勝手に映画語り第一回 ギルバート・グレイプ
What's Eating Gilbert Grape - Trailer
ギルバート・グレイプはアイオワにある小さな町で生活している。
障害を持ち十年は生きられないと医者から宣告された弟のアーニー。
その弟も、もうすぐ十八歳の誕生日を迎える。
母親は父親の死によるショックで、クジラのように肥え太って、家から一歩も出なくなってしまった。
そんな母の代わりに家の仕事をこなす姉と、少し生意気な妹と5人暮らし(実は兄貴もいるがとっくに町を出て映画には出てこない)。
ギルバートは町の食料品店で仕事をしながら、そんな家族たちを死んだ父親の代わりに支える生活を送っていた。
ある日、町の外から旅の途中のトレーラ団がやってきた。
その中の一台が故障し、しばらく町に留まることになり、ギルバートはベッキーと言う少女にであって・・・と言うストーリー。
こまかい映画の解説は多分インターネット中に沢山ころがっていると思うので、今回は映画の中に出てくる人物達の役割について語っていこうかと思う。
まずギルバートについて。
ジョニー・デップ演じるギルバートはこの映画の主人公なのだが、家族の面倒を見ないといけないと言うのを理由に自分を押さえつけて生きている。
否、家族と言うよりは肥え太った母親を支えるためになのだが、その母親は見た目通り、ギルバートの重荷になってしまっている。
言わばギルバートは自制心の象徴だろうか。
次にギルバートと一緒にいつもいるアーニー。
このディカプリオ演じるアーニーが、劇中ではギルバートを押さえつけるもう一つの理由のように描かれているのだが、実はアーニーはギルバートの欲望なのである。
ギルバートが母親を理由に町に留まっている一方、アーニーは目を離すとすぐ高いところに上ってしまう。
これはギルバートができない事、すなわち町を離れるという事を代わりにアーニーがやろうとしているのである。
そして、ギルバートにおんぶされた時には「兄ちゃんは縮んでる!」と笑いながら叫びまわる。
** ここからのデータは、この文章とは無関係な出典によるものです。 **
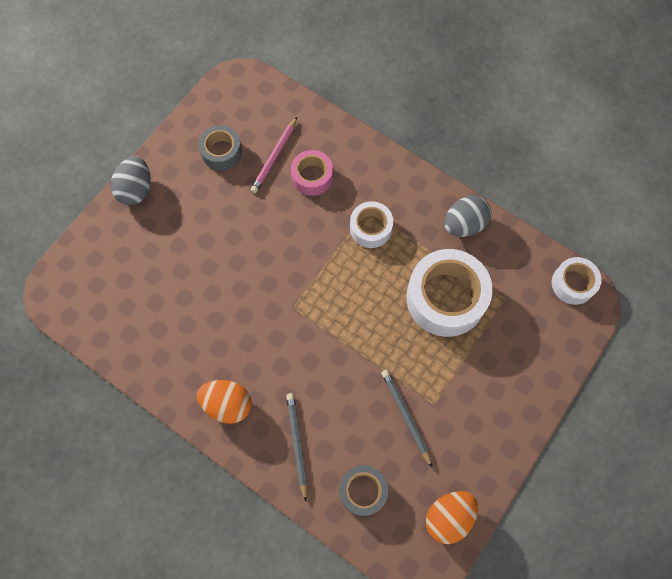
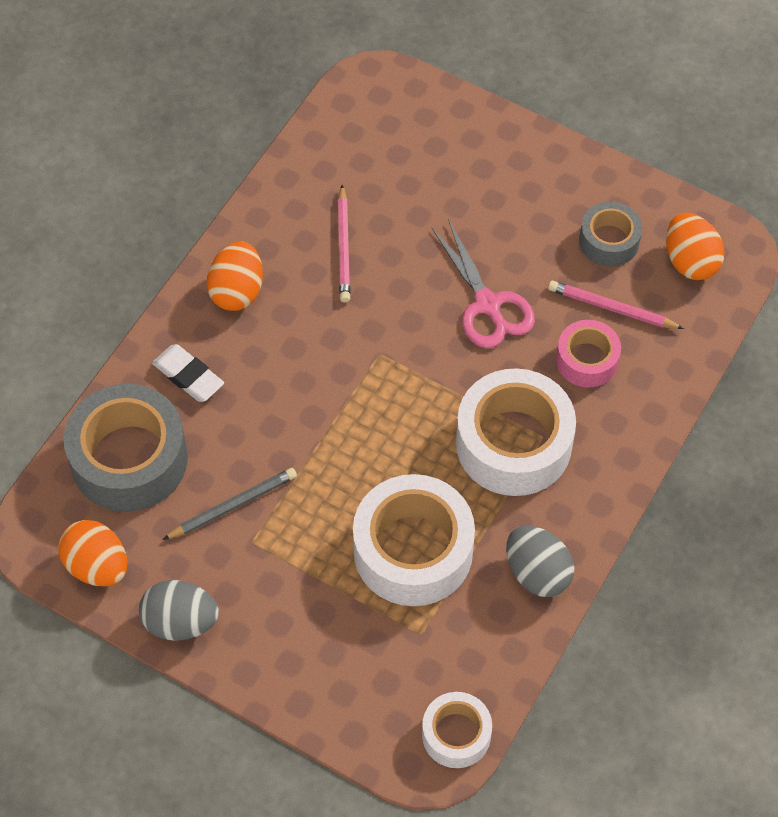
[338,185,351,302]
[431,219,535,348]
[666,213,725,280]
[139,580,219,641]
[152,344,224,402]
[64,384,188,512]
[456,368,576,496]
そう、文字通りギルバートは自制心で押さえつけすぎて縮んでしまっているのである。
そんなギルバートの心もベッキーに出会う事で少しづつ変化していくのだが、では、この旅の少女ベッキーはいったいどう言う存在なのかと言えば、恐らく自由の象徴なのだろう。
だからこそアーニーはギルバートよりも先にベッキーに声をかけるし、ベッキーが来てからと言うものアーニーはどんどん手を付けられなくなっていく。
他にも葬儀屋の友達とか、ハンバーガーショップで働く友達、ギルバートの不倫相手だとか物語に厚みを与える登場人物が沢山いるのだが、あまり言及しすぎても野暮だと思うので今回はこの辺にしておこうと思う。